### Records supplied:
- - - - -

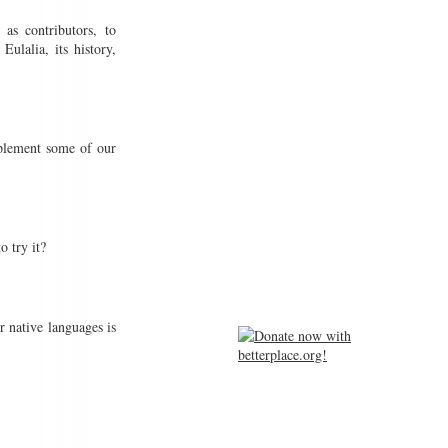
 as contributors, to
ulalia, its history,
plement some of our
o try it?
r native languages is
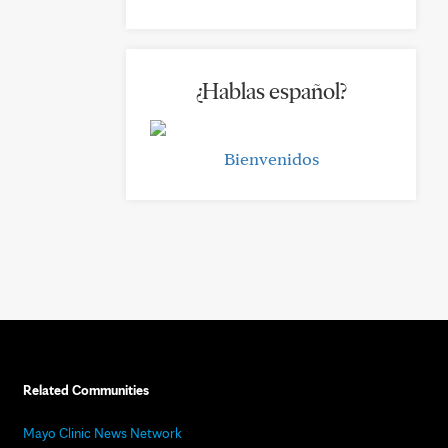
¿Hablas español?
Bienvenidos
Related Communities
Mayo Clinic News Network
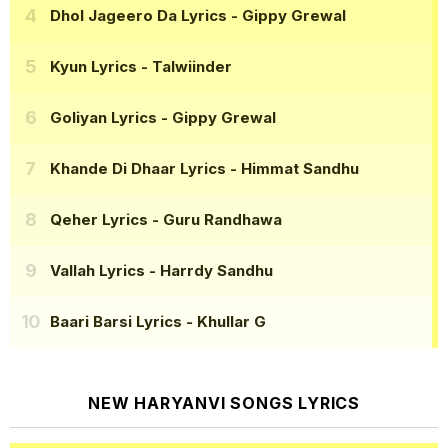
Dhol Jageero Da Lyrics
- Gippy Grewal
Kyun Lyrics
- Talwiinder
Goliyan Lyrics
- Gippy Grewal
Khande Di Dhaar Lyrics
- Himmat Sandhu
Qeher Lyrics
- Guru Randhawa
Vallah Lyrics
- Harrdy Sandhu
Baari Barsi Lyrics
- Khullar G
NEW HARYANVI SONGS LYRICS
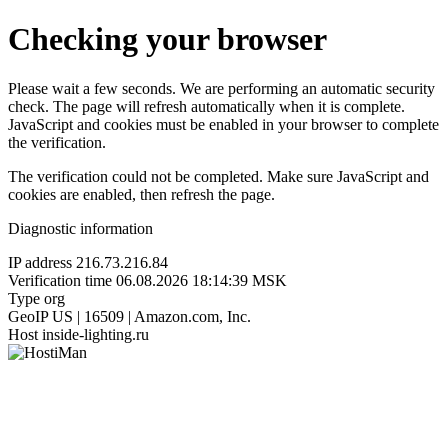
Checking your browser
Please wait a few seconds. We are performing an automatic security
check. The page will refresh automatically when it is complete.
JavaScript and cookies must be enabled in your browser to complete
the verification.
The verification could not be completed. Make sure JavaScript and
cookies are enabled, then refresh the page.
Diagnostic information
IP address
216.73.216.84
Verification time
06.08.2026 18:14:39 MSK
Type
org
GeoIP
US | 16509 | Amazon.com, Inc.
Host
inside-lighting.ru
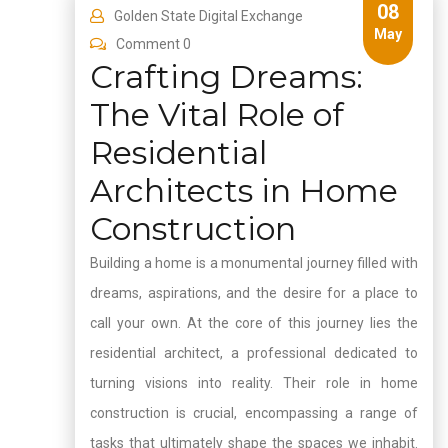
08
Golden State Digital Exchange
May
Comment 0
Crafting Dreams:
The Vital Role of
Residential
Architects in Home
Construction
Building a home is a monumental journey filled with
dreams, aspirations, and the desire for a place to
call your own. At the core of this journey lies the
residential architect, a professional dedicated to
turning visions into reality. Their role in home
construction is crucial, encompassing a range of
tasks that ultimately shape the spaces we inhabit.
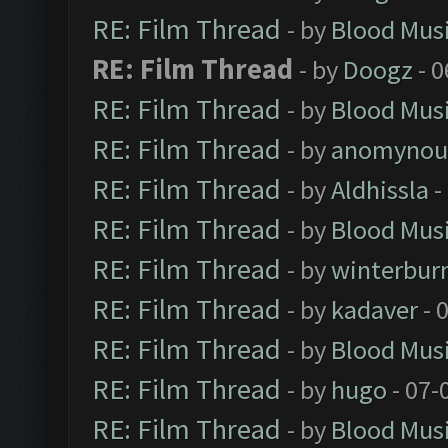
RE: Film Thread
- by
Blood Mus
RE: Film Thread
- by
Doogz
- 0
RE: Film Thread
- by
Blood Mus
RE: Film Thread
- by
anomynou
RE: Film Thread
- by
Aldhissla
-
RE: Film Thread
- by
Blood Mus
RE: Film Thread
- by
winterbur
RE: Film Thread
- by
kadaver
- 
RE: Film Thread
- by
Blood Mus
RE: Film Thread
- by
hugo
- 07-
RE: Film Thread
- by
Blood Mus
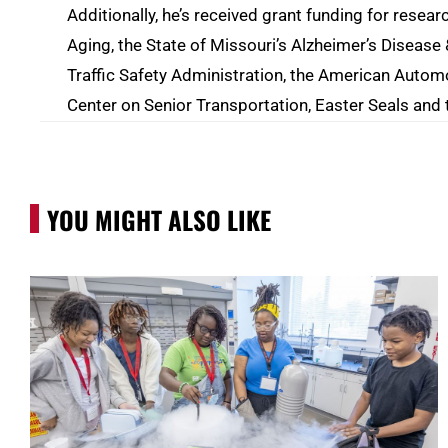
Additionally, he’s received grant funding for resear
Aging, the State of Missouri’s Alzheimer’s Diseas
Traffic Safety Administration, the American Automo
Center on Senior Transportation, Easter Seals and
YOU MIGHT ALSO LIKE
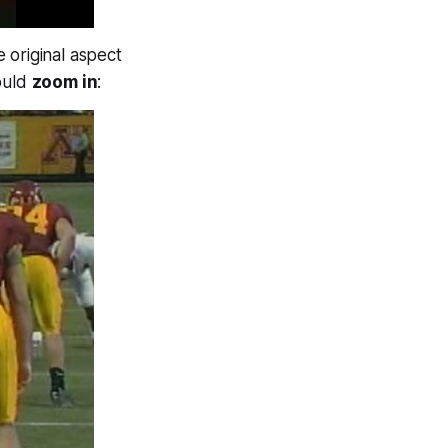
e original aspect
could
zoom in
:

- - - - -

### Description of the task:
Restate the listing word for word and drop the pictures.

### Completed task:
 as contributors, to
ulalia, its history,
plement some of our
o try it?
r native languages is
¿Hablas español?
Bienvenidos
Related Communities
Mayo Clinic News Network
Dhol Jageero Da Lyrics
- Gippy Grewal
Kyun Lyrics
- Talwiinder
Goliyan Lyrics
- Gippy Grewal
Khande Di Dhaar Lyrics
- Himmat Sandhu
Qeher Lyrics
- Guru Randhawa
Vallah Lyrics
- Harrdy Sandhu
Baari Barsi Lyrics
- Khullar G
NEW HARYANVI SONGS LYRICS
Checking your browser
Please wait a few seconds. We are performing an automatic security
check. The page will refresh automatically when it is complete.
JavaScript and cookies must be enabled in your browser to complete
the verification.
The verification could not be completed. Make sure JavaScript and
cookies are enabled, then refresh the page.
Diagnostic information
IP address
216.73.216.84
Verification time
06.08.2026 18:14:39 MSK
Type
org
GeoIP
US | 16509 | Amazon.com, Inc.
Host
inside-lighting.ru
08
Golden State Digital Exchange
May
Comment 0
Crafting Dreams:
The Vital Role of
Residential
Architects in Home
Construction
Building a home is a monumental journey filled with
dreams, aspirations, and the desire for a place to
call your own. At the core of this journey lies the
residential architect, a professional dedicated to
turning visions into reality. Their role in home
construction is crucial, encompassing a range of
tasks that ultimately shape the spaces we inhabit.
RE: Film Thread
- by
Blood Mus
RE: Film Thread
- by
Doogz
- 0
RE: Film Thread
- by
Blood Mus
RE: Film Thread
- by
anomynou
RE: Film Thread
- by
Aldhissla
-
RE: Film Thread
- by
Blood Mus
RE: Film Thread
- by
winterbur
RE: Film Thread
- by
kadaver
- 
RE: Film Thread
- by
Blood Mus
RE: Film Thread
- by
hugo
- 07-
RE: Film Thread
- by
Blood Mus
Additionally, he’s received grant funding for resear
Aging, the State of Missouri’s Alzheimer’s Diseas
Traffic Safety Administration, the American Automo
Center on Senior Transportation, Easter Seals and
YOU MIGHT ALSO LIKE
e original aspect
could
zoom in
:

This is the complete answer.